2016-03-25 UTC
snarfed1 joined the channel
snarfed joined the channel
# 01:17 aaronpk snarfed: I've started using the value that comes back in from the token endpoint as the ID which lets you type stuff like "xyz.withknown.com" in the web sign in box and have the server return an ID of xyz.withknown.com/username
# 01:17 aaronpk that also means as long as the site returns the http/https as the identity consistently, it doesn't matter which they type in when they log in
# 01:18 snarfed the "web sign in box"...meaning we'd redirect to indieauth first, and they'd type their URL/domain there instead of on our site?
# 01:20 snarfed so if client_id is missing scheme, indieauth defaults to...http...and follows redirects if necessary?
# 01:21 aaronpk man I wish I had called indieauth.com something else. Makes these conversations very confusing
yakker, M-RyanRix, begriffs and tantek joined the channel
# 02:57 KartikPrabhu KevinMarks: I am confused. Is the problem that someones else is annotating their site on a third party extension and they don't want it?
# 02:58 KevinMarks yes, which has implications for webmentions etc. But the thing is that they are pulling her site and oevrlaying on it
# 02:59 KevinMarks well, she should be able to block their scraper with robots.txt
begriffs joined the channel
KartikPrabhu joined the channel
singpolyma joined the channel
# 03:11 aaronpk that is tough, anyone can do anything with your content once it's online. but i feel like it's disingenuous to copy not just the quoted snippets but the full article *plus* the whole layout of the site, making it look like something she supports
# 03:14 KevinMarks there were a whole series of 'annotate the web' startups that died
mlncn joined the channel
# 03:22 aaronpk also what? genius.it redirects to genius.com which is "Genius is the world’s biggest collection of song lyrics and crowdsourced musical knowledge."
# 03:25 KevinMarks I din't see an obvious fetch from them in the logs when I tried it on one of my sites
# 03:29 KartikPrabhu yeah same-ish. It runs my JS but again does not dowload icons and avatars
snarfed joined the channel
# 03:30 KevinMarks ah, not the webmentiosn are failing because the url being sent is genius.it/kevinmarks.com
yakker, wolftune and j12t joined the channel
j12t, yakker, strugee, friedcell and loic_m joined the channel
j12t, glennjones, loic_m, dietrich, tantek, loic_m_, Tristitia, friedcell, jrenslin, mlncn, j4y_funabashi, sivoais, Pierre-O, finchd, hs0ucy, snarfed, nitot, shiflett and Lancey joined the channel
# 15:22 tantek does that mean we have 3+ implementations of sending & receiving salmentions?
# 15:22 Loqi Salmentions are a protocol extension to Webmention to propagate comments and other interactions upstream by sending a webmention from a response to the original post when the response itself receives a response (comment, like, etc.) https://indiewebcamp.com/salmention
# 15:23 aaronpk ooh i'd better double check I still receive them after the rewrite
# 15:24 tantek like an indiewebify.me feature? or feature request?

[Information shown]
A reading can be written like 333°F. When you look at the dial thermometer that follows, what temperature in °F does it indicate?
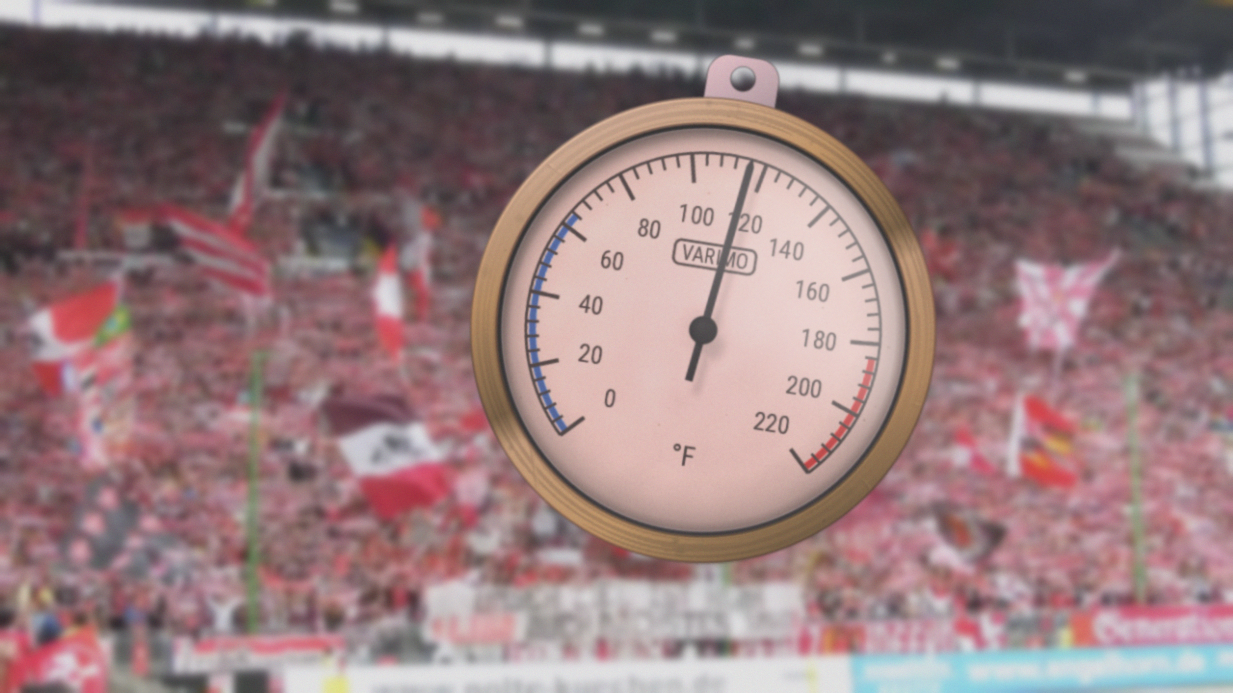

[Problem A] In the chat log, what site does genius.it redirect to?
[Problem B] Rewrite the stretch of the chat log from "2016-03-25 UTC" through "redirects if necessary?", putting "authorization endpoint" in place of "token endpoint".

[Task solution A] genius.com

[Task solution B]
2016-03-25 UTC
snarfed1 joined the channel
snarfed joined the channel
# 01:17 aaronpk snarfed: I've started using the value that comes back in from the authorization endpoint as the ID which lets you type stuff like "xyz.withknown.com" in the web sign in box and have the server return an ID of xyz.withknown.com/username
# 01:17 aaronpk that also means as long as the site returns the http/https as the identity consistently, it doesn't matter which they type in when they log in
# 01:18 snarfed the "web sign in box"...meaning we'd redirect to indieauth first, and they'd type their URL/domain there instead of on our site?
# 01:20 snarfed so if client_id is missing scheme, indieauth defaults to...http...and follows redirects if necessary?